John Tabé hakt door:
Geert Wilders: Kijk hoe krachtig ik ben.
In het politieke theater staat Geert Wilders in de schijnwerpers. Niet om te verbinden of echt te luisteren, maar om applaus te oogsten. “Kijk hoe krachtig ik ben.” Zijn optreden volgt een vast script: eerst schelden, dan bevelen, daarna dreigen. Zodra zijn tegenstanders murw zijn geslagen door verwarring en vermoeidheid, kondigt hij aan dat hij “in gesprek wil”. Niet uit interesse in dialoog, maar omdat hij vindt dat de coalitie eindelijk naar hem moet luisteren. Spreek je hem tegen? Dan “speel je met vuur”. Een oude truc, rechtstreeks uit het Trump-handboek, maar dan met een geur van kroketten.
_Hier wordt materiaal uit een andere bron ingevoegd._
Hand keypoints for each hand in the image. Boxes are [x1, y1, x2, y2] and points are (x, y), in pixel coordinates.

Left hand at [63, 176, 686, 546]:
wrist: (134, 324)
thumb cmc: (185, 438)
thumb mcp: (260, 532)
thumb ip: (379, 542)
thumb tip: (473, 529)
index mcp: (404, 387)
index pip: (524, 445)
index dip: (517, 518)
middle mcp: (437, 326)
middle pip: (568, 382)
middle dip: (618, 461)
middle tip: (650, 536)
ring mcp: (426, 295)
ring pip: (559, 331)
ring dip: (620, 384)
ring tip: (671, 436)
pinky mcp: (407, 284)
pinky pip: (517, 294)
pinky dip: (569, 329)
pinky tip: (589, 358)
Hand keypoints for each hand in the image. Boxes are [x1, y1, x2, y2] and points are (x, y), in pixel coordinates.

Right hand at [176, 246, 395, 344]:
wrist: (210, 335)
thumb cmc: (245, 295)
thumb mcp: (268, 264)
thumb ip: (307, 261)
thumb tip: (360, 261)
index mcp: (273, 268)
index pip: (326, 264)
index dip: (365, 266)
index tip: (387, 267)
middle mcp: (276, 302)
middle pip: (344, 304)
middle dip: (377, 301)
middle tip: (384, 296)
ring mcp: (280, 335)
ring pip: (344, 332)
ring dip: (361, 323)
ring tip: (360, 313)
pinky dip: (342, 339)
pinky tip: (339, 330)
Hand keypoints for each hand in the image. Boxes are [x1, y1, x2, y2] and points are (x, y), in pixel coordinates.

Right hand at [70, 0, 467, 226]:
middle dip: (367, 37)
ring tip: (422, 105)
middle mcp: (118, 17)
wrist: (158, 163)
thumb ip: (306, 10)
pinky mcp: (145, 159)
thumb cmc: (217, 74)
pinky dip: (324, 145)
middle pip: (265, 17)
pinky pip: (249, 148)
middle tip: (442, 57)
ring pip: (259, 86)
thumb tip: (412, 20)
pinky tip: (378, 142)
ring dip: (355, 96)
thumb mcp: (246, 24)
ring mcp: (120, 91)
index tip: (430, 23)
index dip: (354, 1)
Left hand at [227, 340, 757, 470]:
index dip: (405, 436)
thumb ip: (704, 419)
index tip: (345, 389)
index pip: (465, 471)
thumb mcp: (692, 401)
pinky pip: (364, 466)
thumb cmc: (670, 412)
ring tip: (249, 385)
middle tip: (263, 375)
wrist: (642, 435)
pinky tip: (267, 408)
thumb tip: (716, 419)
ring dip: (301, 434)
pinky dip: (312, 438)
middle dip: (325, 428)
Geert Wilders. Hij spreekt ‘coalitie’ uit alsof het een besmetting is. Voor hem is samenwerken geen zoektocht naar overeenstemming, maar een gijzeling met een harde deadline. Hij reikt geen hand, maar presenteert eisenlijsten waar de inkt van het regeerakkoord nog op nat is. Niet aan de onderhandelingstafel, maar voor de camera. In een persconferentie. Confrontatie! Vergeet het! Dat vraagt iets wat Geertje mist: ruggengraat, de moed om iemand recht in de ogen te kijken en fatsoen!
Zijn verlanglijst verspreidt hij door het hele land, met de dreiging van chaos als hij zijn zin niet krijgt. En wanneer de coalitie volledig is uitgeput door zijn eindeloze twitteren en beledigingen, doet hij alsof ‘constructief meedenken’ altijd al zijn stijl was. Want als je maar vaak genoeg zegt dat je openstaat voor overleg, gaan mensen vanzelf geloven dat jij de redelijke partij bent, ook al heb je zelf het vuur aangestoken.
En zo dendert de Grote Geertje Show gewoon door. Nog tien dagen in het theater te zien. Wees er snel bij.